## Directions for this task
Give the lines again exactly as they appear, from the first line of the listing through the line containing "1.16667 × 10^395 |", and omit every picture.

## Entries provided
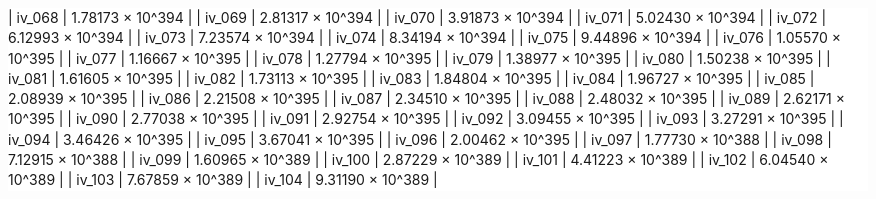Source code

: | iv_068 | 1.78173 × 10^394 |
| iv_069 | 2.81317 × 10^394 |
| iv_070 | 3.91873 × 10^394 |
| iv_071 | 5.02430 × 10^394 |
| iv_072 | 6.12993 × 10^394 |
| iv_073 | 7.23574 × 10^394 |
| iv_074 | 8.34194 × 10^394 |
| iv_075 | 9.44896 × 10^394 |
| iv_076 | 1.05570 × 10^395 |
| iv_077 | 1.16667 × 10^395 |
| iv_078 | 1.27794 × 10^395 |
| iv_079 | 1.38977 × 10^395 |
| iv_080 | 1.50238 × 10^395 |
| iv_081 | 1.61605 × 10^395 |
| iv_082 | 1.73113 × 10^395 |
| iv_083 | 1.84804 × 10^395 |
| iv_084 | 1.96727 × 10^395 |
| iv_085 | 2.08939 × 10^395 |
| iv_086 | 2.21508 × 10^395 |
| iv_087 | 2.34510 × 10^395 |
| iv_088 | 2.48032 × 10^395 |
| iv_089 | 2.62171 × 10^395 |
| iv_090 | 2.77038 × 10^395 |
| iv_091 | 2.92754 × 10^395 |
| iv_092 | 3.09455 × 10^395 |
| iv_093 | 3.27291 × 10^395 |
| iv_094 | 3.46426 × 10^395 |
| iv_095 | 3.67041 × 10^395 |
| iv_096 | 2.00462 × 10^395 |
| iv_097 | 1.77730 × 10^388 |
| iv_098 | 7.12915 × 10^388 |
| iv_099 | 1.60965 × 10^389 |
| iv_100 | 2.87229 × 10^389 |
| iv_101 | 4.41223 × 10^389 |
| iv_102 | 6.04540 × 10^389 |
| iv_103 | 7.67859 × 10^389 |
| iv_104 | 9.31190 × 10^389 |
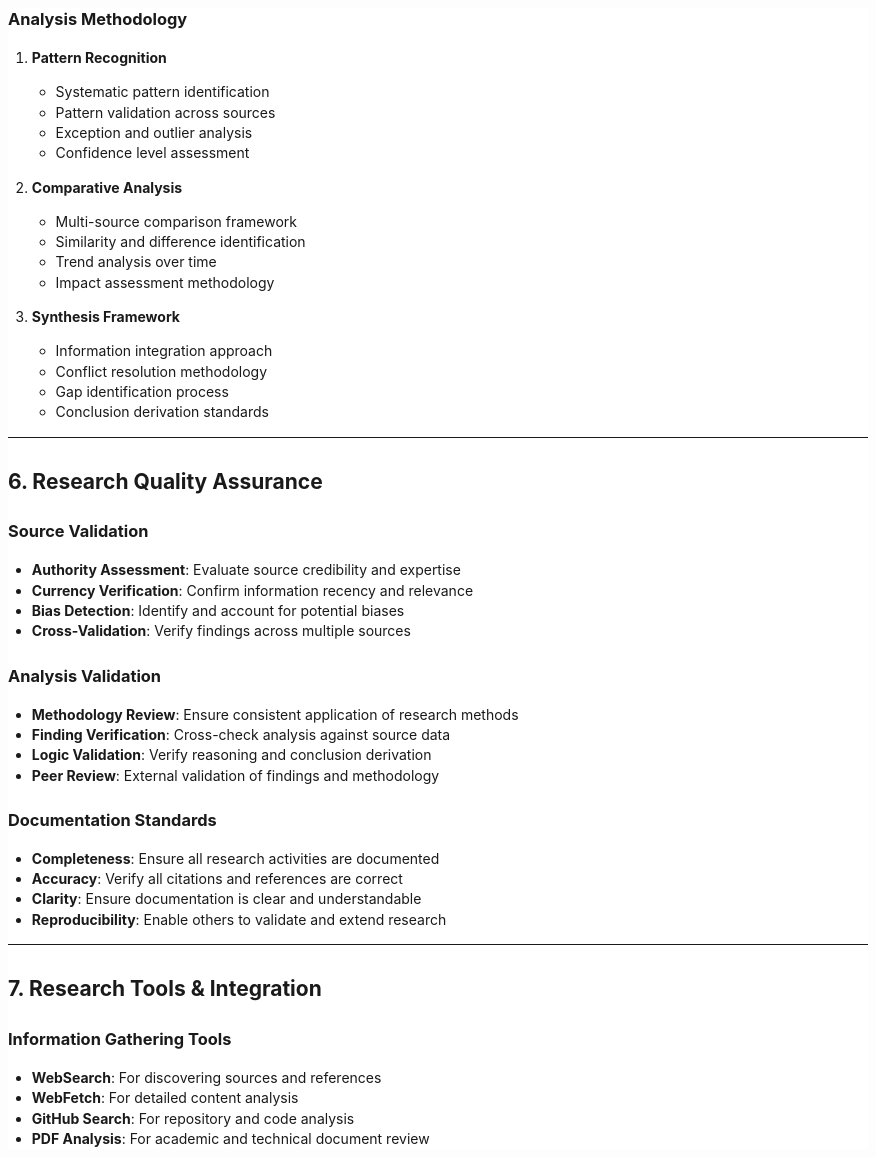### **Analysis Methodology**
1. **Pattern Recognition**
   - Systematic pattern identification
   - Pattern validation across sources
   - Exception and outlier analysis
   - Confidence level assessment

2. **Comparative Analysis**
   - Multi-source comparison framework
   - Similarity and difference identification
   - Trend analysis over time
   - Impact assessment methodology

3. **Synthesis Framework**
   - Information integration approach
   - Conflict resolution methodology
   - Gap identification process
   - Conclusion derivation standards

---

## 6. Research Quality Assurance

### **Source Validation**
- **Authority Assessment**: Evaluate source credibility and expertise
- **Currency Verification**: Confirm information recency and relevance
- **Bias Detection**: Identify and account for potential biases
- **Cross-Validation**: Verify findings across multiple sources

### **Analysis Validation**
- **Methodology Review**: Ensure consistent application of research methods
- **Finding Verification**: Cross-check analysis against source data
- **Logic Validation**: Verify reasoning and conclusion derivation
- **Peer Review**: External validation of findings and methodology

### **Documentation Standards**
- **Completeness**: Ensure all research activities are documented
- **Accuracy**: Verify all citations and references are correct
- **Clarity**: Ensure documentation is clear and understandable
- **Reproducibility**: Enable others to validate and extend research

---

## 7. Research Tools & Integration

### **Information Gathering Tools**
- **WebSearch**: For discovering sources and references
- **WebFetch**: For detailed content analysis
- **GitHub Search**: For repository and code analysis
- **PDF Analysis**: For academic and technical document review
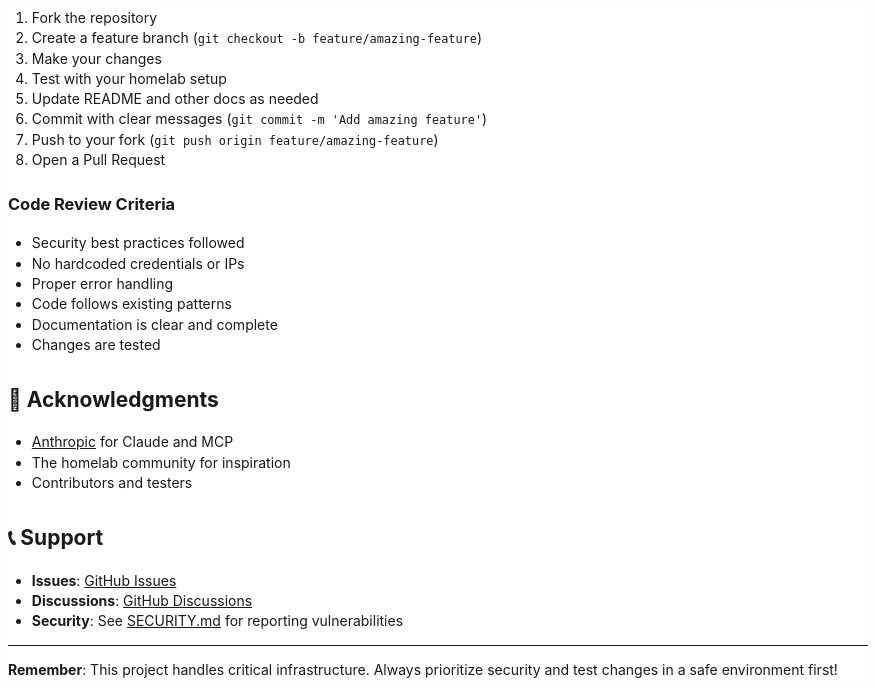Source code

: 1. Fork the repository
2. Create a feature branch (`git checkout -b feature/amazing-feature`)
3. Make your changes
4. Test with your homelab setup
5. Update README and other docs as needed
6. Commit with clear messages (`git commit -m 'Add amazing feature'`)
7. Push to your fork (`git push origin feature/amazing-feature`)
8. Open a Pull Request

### Code Review Criteria

- Security best practices followed
- No hardcoded credentials or IPs
- Proper error handling
- Code follows existing patterns
- Documentation is clear and complete
- Changes are tested

## 🙏 Acknowledgments

- [Anthropic](https://anthropic.com/) for Claude and MCP
- The homelab community for inspiration
- Contributors and testers

## 📞 Support

- **Issues**: [GitHub Issues](https://github.com/bjeans/homelab-mcp/issues)
- **Discussions**: [GitHub Discussions](https://github.com/bjeans/homelab-mcp/discussions)
- **Security**: See [SECURITY.md](SECURITY.md) for reporting vulnerabilities

---

**Remember**: This project handles critical infrastructure. Always prioritize security and test changes in a safe environment first!
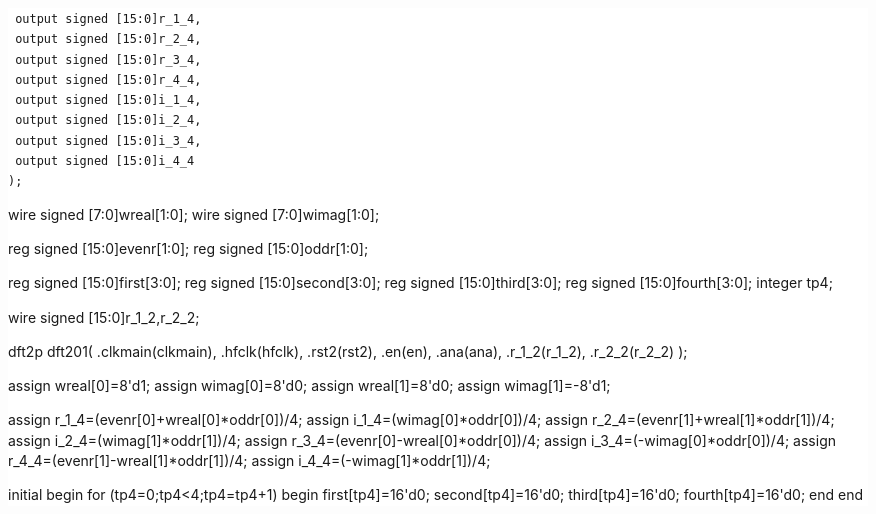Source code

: 	 output signed [15:0]r_1_4,
	 output signed [15:0]r_2_4,
	 output signed [15:0]r_3_4,
	 output signed [15:0]r_4_4,
	 output signed [15:0]i_1_4,
	 output signed [15:0]i_2_4,
	 output signed [15:0]i_3_4,
	 output signed [15:0]i_4_4
    );

wire signed [7:0]wreal[1:0];
wire signed [7:0]wimag[1:0];

reg signed [15:0]evenr[1:0];
reg signed [15:0]oddr[1:0];

reg signed [15:0]first[3:0];
reg signed [15:0]second[3:0];
reg signed [15:0]third[3:0];
reg signed [15:0]fourth[3:0];
integer tp4;

wire signed [15:0]r_1_2,r_2_2;

dft2p dft201(
    .clkmain(clkmain),
	 .hfclk(hfclk),
	 .rst2(rst2),
	 .en(en),
	 .ana(ana),
	 .r_1_2(r_1_2),
	 .r_2_2(r_2_2)
);

assign wreal[0]=8'd1;
assign wimag[0]=8'd0;
assign wreal[1]=8'd0;
assign wimag[1]=-8'd1;

assign r_1_4=(evenr[0]+wreal[0]*oddr[0])/4;
assign i_1_4=(wimag[0]*oddr[0])/4;
assign r_2_4=(evenr[1]+wreal[1]*oddr[1])/4;
assign i_2_4=(wimag[1]*oddr[1])/4;
assign r_3_4=(evenr[0]-wreal[0]*oddr[0])/4;
assign i_3_4=(-wimag[0]*oddr[0])/4;
assign r_4_4=(evenr[1]-wreal[1]*oddr[1])/4;
assign i_4_4=(-wimag[1]*oddr[1])/4;

initial
begin
for (tp4=0;tp4<4;tp4=tp4+1) begin
   first[tp4]=16'd0;
	second[tp4]=16'd0;
	third[tp4]=16'd0;
	fourth[tp4]=16'd0;
end
end
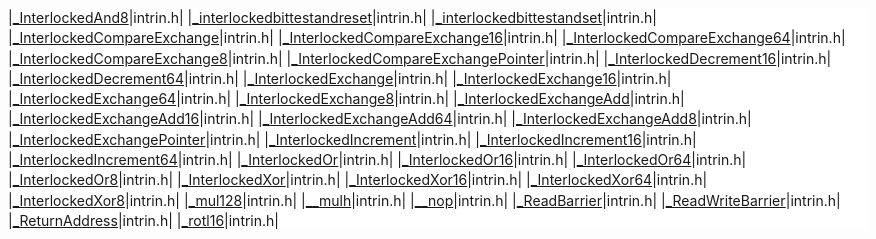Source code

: |[_InterlockedAnd8](../intrinsics/interlockedand-intrinsic-functions.md)|intrin.h|
|[_interlockedbittestandreset](../intrinsics/interlockedbittestandreset-intrinsic-functions.md)|intrin.h|
|[_interlockedbittestandset](../intrinsics/interlockedbittestandset-intrinsic-functions.md)|intrin.h|
|[_InterlockedCompareExchange](../intrinsics/interlockedcompareexchange-intrinsic-functions.md)|intrin.h|
|[_InterlockedCompareExchange16](../intrinsics/interlockedcompareexchange-intrinsic-functions.md)|intrin.h|
|[_InterlockedCompareExchange64](../intrinsics/interlockedcompareexchange-intrinsic-functions.md)|intrin.h|
|[_InterlockedCompareExchange8](../intrinsics/interlockedcompareexchange-intrinsic-functions.md)|intrin.h|
|[_InterlockedCompareExchangePointer](../intrinsics/interlockedcompareexchangepointer-intrinsic-functions.md)|intrin.h|
|[_InterlockedDecrement16](../intrinsics/interlockeddecrement-intrinsic-functions.md)|intrin.h|
|[_InterlockedDecrement64](../intrinsics/interlockeddecrement-intrinsic-functions.md)|intrin.h|
|[_InterlockedExchange](../intrinsics/interlockedexchange-intrinsic-functions.md)|intrin.h|
|[_InterlockedExchange16](../intrinsics/interlockedexchange-intrinsic-functions.md)|intrin.h|
|[_InterlockedExchange64](../intrinsics/interlockedexchange-intrinsic-functions.md)|intrin.h|
|[_InterlockedExchange8](../intrinsics/interlockedexchange-intrinsic-functions.md)|intrin.h|
|[_InterlockedExchangeAdd](../intrinsics/interlockedexchangeadd-intrinsic-functions.md)|intrin.h|
|[_InterlockedExchangeAdd16](../intrinsics/interlockedexchangeadd-intrinsic-functions.md)|intrin.h|
|[_InterlockedExchangeAdd64](../intrinsics/interlockedexchangeadd-intrinsic-functions.md)|intrin.h|
|[_InterlockedExchangeAdd8](../intrinsics/interlockedexchangeadd-intrinsic-functions.md)|intrin.h|
|[_InterlockedExchangePointer](../intrinsics/interlockedexchangepointer-intrinsic-functions.md)|intrin.h|
|[_InterlockedIncrement](../intrinsics/interlockedincrement-intrinsic-functions.md)|intrin.h|
|[_InterlockedIncrement16](../intrinsics/interlockedincrement-intrinsic-functions.md)|intrin.h|
|[_InterlockedIncrement64](../intrinsics/interlockedincrement-intrinsic-functions.md)|intrin.h|
|[_InterlockedOr](../intrinsics/interlockedor-intrinsic-functions.md)|intrin.h|
|[_InterlockedOr16](../intrinsics/interlockedor-intrinsic-functions.md)|intrin.h|
|[_InterlockedOr64](../intrinsics/interlockedor-intrinsic-functions.md)|intrin.h|
|[_InterlockedOr8](../intrinsics/interlockedor-intrinsic-functions.md)|intrin.h|
|[_InterlockedXor](../intrinsics/interlockedxor-intrinsic-functions.md)|intrin.h|
|[_InterlockedXor16](../intrinsics/interlockedxor-intrinsic-functions.md)|intrin.h|
|[_InterlockedXor64](../intrinsics/interlockedxor-intrinsic-functions.md)|intrin.h|
|[_InterlockedXor8](../intrinsics/interlockedxor-intrinsic-functions.md)|intrin.h|
|[_mul128](../intrinsics/mul128.md)|intrin.h|
|[__mulh](../intrinsics/mulh.md)|intrin.h|
|[__nop](../intrinsics/nop.md)|intrin.h|
|[_ReadBarrier](../intrinsics/readbarrier.md)|intrin.h|
|[_ReadWriteBarrier](../intrinsics/readwritebarrier.md)|intrin.h|
|[_ReturnAddress](../intrinsics/returnaddress.md)|intrin.h|
|[_rotl16](../intrinsics/rotl8-rotl16.md)|intrin.h|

## Answer area
Source code

: | iv_068 | 1.78173 × 10^394 |
| iv_069 | 2.81317 × 10^394 |
| iv_070 | 3.91873 × 10^394 |
| iv_071 | 5.02430 × 10^394 |
| iv_072 | 6.12993 × 10^394 |
| iv_073 | 7.23574 × 10^394 |
| iv_074 | 8.34194 × 10^394 |
| iv_075 | 9.44896 × 10^394 |
| iv_076 | 1.05570 × 10^395 |
| iv_077 | 1.16667 × 10^395 |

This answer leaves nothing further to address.